For metal infused H2 gas vehicles:
- well, it's much safer... but:
- maximum range uning even theoretical technologies is about 220 miles per fill up, assuming you leave enough seating room in a large SUV for 5 people and no luggage.
- the tank is huge, and weighs hundreds of pounds, eating at vehicle efficiency and space (too big for those small commuter cars in Europe)
- IT TAKES UP TO 8 HOURS TO FILL UP, and requires active cooling to prevent explosions while doing it.

H2 in general:
- it's dangerous to use a vapor gas as a fuel. Imagine auto shops all over the country having to worry about gas being spilled during repairs? Spill hydrocarbon, just avoid dropping a spark in the liquid until you soak it up with sawdust. Cause an H2 leak and you have to evacuate the building, no different than a natural gas or propane leak. Also, if liquid H2 leaks, you not only have to worry about combustion, but vapor expansion and extreme freeze issues.
- It costs 3-5 times more energy to make it that it would to simply run the car on electricity
- It's expensive. best estimates, you go the same distance on H2 for 2-4 times the cost of gasoline, and that's with all the current government funding lowering the costs.
- Where do you plan to store all the H2? Large scale containers are very difficult to make assuming you're storing it in liuquid form. We simply don't have enough room to store it in gaseous form.
- Fuel cells don't get repaired, they get replaced. The repair costs will be immense, collision insurance even worse (not to mention the danger issues insuring rolling bombs).
- burning H2 directly in ICEs is barely more efficient than burning ethanol.
- minimum car price. You can forget about those $7,000 cars. Minimum price for a fuel cell vehicle will be in the 20K range once the government subsidies stop becoming affodable.

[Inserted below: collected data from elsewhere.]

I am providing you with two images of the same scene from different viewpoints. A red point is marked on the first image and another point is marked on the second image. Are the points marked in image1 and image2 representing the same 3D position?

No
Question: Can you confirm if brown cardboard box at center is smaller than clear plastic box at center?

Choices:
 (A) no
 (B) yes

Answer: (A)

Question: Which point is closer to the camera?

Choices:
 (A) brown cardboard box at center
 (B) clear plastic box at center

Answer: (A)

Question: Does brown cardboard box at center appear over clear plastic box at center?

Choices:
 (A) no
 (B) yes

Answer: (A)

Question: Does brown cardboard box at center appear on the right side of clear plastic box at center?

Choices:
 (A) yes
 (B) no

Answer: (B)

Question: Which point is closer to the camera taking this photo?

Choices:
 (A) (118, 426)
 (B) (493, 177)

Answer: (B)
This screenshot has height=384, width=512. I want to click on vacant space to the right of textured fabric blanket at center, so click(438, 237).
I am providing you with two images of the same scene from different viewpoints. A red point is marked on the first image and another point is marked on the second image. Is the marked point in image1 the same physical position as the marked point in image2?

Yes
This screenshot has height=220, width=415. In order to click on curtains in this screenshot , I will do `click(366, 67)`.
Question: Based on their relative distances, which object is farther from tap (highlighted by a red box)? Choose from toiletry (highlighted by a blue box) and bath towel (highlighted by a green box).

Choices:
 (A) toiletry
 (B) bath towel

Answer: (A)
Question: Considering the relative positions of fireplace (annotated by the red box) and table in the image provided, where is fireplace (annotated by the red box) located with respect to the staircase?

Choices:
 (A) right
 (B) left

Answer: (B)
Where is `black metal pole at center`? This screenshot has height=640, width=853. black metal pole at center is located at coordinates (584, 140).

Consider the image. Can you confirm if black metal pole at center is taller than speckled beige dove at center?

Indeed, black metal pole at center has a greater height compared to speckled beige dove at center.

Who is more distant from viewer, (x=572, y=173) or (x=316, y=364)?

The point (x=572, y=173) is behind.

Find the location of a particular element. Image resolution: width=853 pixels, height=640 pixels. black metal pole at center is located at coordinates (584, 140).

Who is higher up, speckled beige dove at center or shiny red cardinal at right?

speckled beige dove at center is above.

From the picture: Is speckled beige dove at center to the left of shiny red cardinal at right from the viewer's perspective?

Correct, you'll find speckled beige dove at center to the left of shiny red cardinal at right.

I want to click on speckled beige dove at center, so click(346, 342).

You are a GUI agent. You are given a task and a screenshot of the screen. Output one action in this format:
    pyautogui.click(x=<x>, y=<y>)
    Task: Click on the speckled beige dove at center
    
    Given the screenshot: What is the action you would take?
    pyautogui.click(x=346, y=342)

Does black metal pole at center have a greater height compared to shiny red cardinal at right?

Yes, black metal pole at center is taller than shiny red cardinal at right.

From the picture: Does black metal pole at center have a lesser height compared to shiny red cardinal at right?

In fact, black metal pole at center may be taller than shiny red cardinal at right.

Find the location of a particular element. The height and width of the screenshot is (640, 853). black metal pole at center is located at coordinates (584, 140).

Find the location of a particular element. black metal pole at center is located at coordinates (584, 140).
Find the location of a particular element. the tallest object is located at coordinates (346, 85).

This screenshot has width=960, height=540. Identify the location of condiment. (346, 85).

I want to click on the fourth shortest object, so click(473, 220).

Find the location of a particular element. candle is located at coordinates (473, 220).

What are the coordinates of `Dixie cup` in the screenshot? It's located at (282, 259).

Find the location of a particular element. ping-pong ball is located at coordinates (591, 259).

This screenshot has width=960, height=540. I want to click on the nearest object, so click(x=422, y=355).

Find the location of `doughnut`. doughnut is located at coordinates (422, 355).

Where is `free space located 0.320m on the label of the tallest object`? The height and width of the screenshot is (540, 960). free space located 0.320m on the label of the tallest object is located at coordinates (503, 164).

no, we can't power every vehicle on earth on ethanol
yes, we will run out of oil, sooner than you like to admit
yes, we havre to do something, but what?

What is the answer? Super conducting electrical grids (which we can make today with existing technology at reasonable costs), fed by renewable energy in target locations around the world (wind farms where it's windy, water where there's natural falls, solar in the deserts, etc). We use all that to recharge plug-in cars using batteries from Toshiba and others companies that have already been developed which have as quick as 90 second recharge times. For those of you who say we can't do it, that we can't run recharge units all around towns for people to plug into on the run, well look at how Alaska has done it, and many other countries in the fridgid north of Europe, where cars that don't have engines running need to be plugged so their heaters can prevent fuel lines from freezing. Every parking meeter in some coutries have power cables attached. We CAN do it. It's been done before. We'll still use ethanol as a backup to the battery using ethanol in ICEs until small turbines (like BMW uses in their motercycle) become more cost effective through mass production.